Two weeks into the new Medicare prescription drug program, many of the nation's sickest and poorest elderly and disabled people are being turned away or overcharged at pharmacies, prompting more than a dozen states to declare health emergencies and pay for their life-saving medicines.
Computer glitches, overloaded telephone lines and poorly trained pharmacists are being blamed for mix-ups that have resulted in the worst of unintended consequences: As many as 6.4 million low-income seniors, who until Dec. 31 received their medications free, suddenly find themselves navigating an insurance maze of large deductibles, co-payments and outright denial of coverage. …
... The states that have stepped in to help have already incurred several million dollars in unexpected drug bills, but Mark B. McClellan, administrator of the federal Centers for Medicare and Medicaid Services (CMS), said he did not have the authority to reimburse them. He urged states, pharmacists and providers to work with his agency to collect reimbursements from insurance companies administering the prescription program.
Acknowledging that some of the 6.4 million low-income beneficiaries known as "dual-eligibles" have been overcharged or denied medication, McClellan said: "That is simply not acceptable. We have been working around the clock and around the country to make sure those beneficiaries get the prescriptions they need." …
… The first state to act was
, after its hotline recorded 18,000 calls on Jan. 3, said Jude Walsh, a special assistant to the governor.
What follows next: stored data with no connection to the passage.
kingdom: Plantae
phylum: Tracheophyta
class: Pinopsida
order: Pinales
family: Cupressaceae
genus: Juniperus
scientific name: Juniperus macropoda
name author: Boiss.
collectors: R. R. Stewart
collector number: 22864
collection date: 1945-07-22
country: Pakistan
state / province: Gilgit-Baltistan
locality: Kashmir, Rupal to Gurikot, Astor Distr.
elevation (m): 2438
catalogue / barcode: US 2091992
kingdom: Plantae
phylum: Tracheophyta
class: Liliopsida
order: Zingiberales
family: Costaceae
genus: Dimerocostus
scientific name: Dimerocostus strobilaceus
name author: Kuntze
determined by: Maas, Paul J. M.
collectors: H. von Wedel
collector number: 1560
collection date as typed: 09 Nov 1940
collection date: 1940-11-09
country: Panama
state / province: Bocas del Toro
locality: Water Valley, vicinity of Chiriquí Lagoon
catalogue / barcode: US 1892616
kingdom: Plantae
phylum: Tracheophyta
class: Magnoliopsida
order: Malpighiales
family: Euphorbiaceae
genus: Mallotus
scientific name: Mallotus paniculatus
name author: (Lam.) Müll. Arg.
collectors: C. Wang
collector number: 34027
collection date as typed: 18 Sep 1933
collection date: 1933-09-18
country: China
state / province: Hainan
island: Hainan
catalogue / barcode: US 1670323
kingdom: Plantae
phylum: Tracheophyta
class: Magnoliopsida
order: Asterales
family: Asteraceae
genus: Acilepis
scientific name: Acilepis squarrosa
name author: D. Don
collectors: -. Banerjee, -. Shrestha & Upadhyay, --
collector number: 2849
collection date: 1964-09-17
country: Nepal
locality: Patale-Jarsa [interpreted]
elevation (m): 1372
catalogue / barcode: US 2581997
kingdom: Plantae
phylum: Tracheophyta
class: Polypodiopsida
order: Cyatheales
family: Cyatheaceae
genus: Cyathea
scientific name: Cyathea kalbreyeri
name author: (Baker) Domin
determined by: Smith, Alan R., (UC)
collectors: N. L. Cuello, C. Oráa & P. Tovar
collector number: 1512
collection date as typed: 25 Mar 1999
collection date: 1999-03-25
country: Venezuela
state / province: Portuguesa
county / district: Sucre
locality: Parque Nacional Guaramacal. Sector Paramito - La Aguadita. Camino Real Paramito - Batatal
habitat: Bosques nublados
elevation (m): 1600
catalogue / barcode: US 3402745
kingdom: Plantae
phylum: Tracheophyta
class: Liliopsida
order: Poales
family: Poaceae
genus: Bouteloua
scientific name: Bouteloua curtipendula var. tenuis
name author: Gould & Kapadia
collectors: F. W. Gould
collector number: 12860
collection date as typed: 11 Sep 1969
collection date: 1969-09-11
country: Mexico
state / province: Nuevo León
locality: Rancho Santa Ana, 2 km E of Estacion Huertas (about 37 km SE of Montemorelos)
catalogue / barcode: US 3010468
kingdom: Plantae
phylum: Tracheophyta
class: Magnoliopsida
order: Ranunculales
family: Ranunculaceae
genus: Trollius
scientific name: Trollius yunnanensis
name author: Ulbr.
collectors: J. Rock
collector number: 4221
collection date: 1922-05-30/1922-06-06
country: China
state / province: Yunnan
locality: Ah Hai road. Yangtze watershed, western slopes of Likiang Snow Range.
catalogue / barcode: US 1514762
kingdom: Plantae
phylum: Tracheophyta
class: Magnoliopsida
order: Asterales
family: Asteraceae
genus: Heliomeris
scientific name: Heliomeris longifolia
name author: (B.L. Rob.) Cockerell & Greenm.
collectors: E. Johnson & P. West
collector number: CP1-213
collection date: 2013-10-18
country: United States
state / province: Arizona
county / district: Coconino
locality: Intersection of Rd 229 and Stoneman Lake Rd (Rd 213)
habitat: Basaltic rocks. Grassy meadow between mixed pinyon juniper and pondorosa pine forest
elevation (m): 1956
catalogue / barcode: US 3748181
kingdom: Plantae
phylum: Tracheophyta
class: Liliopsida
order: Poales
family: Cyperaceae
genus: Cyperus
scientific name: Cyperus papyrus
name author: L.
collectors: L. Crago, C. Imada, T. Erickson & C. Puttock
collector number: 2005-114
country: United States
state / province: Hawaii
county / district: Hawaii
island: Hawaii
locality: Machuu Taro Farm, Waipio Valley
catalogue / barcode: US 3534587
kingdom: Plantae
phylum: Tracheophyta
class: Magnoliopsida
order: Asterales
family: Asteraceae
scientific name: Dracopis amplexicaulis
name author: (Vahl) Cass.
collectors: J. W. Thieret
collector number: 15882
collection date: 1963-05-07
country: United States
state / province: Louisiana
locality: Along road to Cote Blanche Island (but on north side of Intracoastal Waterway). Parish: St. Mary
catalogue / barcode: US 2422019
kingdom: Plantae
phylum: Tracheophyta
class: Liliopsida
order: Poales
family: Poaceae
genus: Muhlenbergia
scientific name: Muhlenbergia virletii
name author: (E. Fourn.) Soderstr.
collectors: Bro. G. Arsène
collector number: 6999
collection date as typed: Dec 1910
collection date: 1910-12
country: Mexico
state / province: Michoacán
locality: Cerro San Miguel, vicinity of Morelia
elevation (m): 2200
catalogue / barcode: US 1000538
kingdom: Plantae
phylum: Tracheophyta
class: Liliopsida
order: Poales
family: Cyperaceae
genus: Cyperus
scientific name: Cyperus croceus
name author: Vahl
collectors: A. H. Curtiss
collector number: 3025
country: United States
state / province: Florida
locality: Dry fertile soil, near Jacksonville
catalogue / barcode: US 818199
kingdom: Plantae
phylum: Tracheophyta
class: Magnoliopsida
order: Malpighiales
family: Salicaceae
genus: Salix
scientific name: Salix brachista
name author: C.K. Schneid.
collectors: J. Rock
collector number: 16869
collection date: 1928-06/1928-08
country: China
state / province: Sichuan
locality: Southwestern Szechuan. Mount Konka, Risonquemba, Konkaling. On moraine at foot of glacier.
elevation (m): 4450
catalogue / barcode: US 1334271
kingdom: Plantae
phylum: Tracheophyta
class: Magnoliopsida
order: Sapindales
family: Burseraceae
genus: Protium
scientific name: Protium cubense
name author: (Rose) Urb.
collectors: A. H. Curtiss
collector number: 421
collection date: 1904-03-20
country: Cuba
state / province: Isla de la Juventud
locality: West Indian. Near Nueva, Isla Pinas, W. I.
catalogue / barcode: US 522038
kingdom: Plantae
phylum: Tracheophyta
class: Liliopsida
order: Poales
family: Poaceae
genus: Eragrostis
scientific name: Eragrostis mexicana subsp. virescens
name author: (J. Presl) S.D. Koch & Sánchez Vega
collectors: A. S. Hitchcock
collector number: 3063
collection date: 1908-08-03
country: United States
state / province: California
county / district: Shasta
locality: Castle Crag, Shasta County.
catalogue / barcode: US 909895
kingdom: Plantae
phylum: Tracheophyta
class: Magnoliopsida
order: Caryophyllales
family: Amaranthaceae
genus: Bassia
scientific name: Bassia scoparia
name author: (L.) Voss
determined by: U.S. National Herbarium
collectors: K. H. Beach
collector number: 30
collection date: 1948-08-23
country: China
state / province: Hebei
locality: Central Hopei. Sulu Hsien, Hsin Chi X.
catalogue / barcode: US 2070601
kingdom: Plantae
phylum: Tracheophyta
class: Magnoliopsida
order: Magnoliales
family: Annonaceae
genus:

Maine
"We had dialysis patients who were not getting medicines, pharmacies on hold for 60-plus minutes, some plans closed for the holiday," she said, describing some of the frantic calls. "One man called me -- he and his wife were on 15 medications. They had no co-payments on Medicaid. He went in for 15, and he left with one" medicine because of the cost, she said.
If we all thought that incompetence ruled the day in the aftermath of Katrina, just wait until this mess goes under resolved for weeks, months. This is a potential nightmare for incumbent politicians, particularly if professionals involved in health care are overwhelmed to the point that they’ll register protest votes in November.
Incompetence in the form of failed implementation is not something voters tolerate.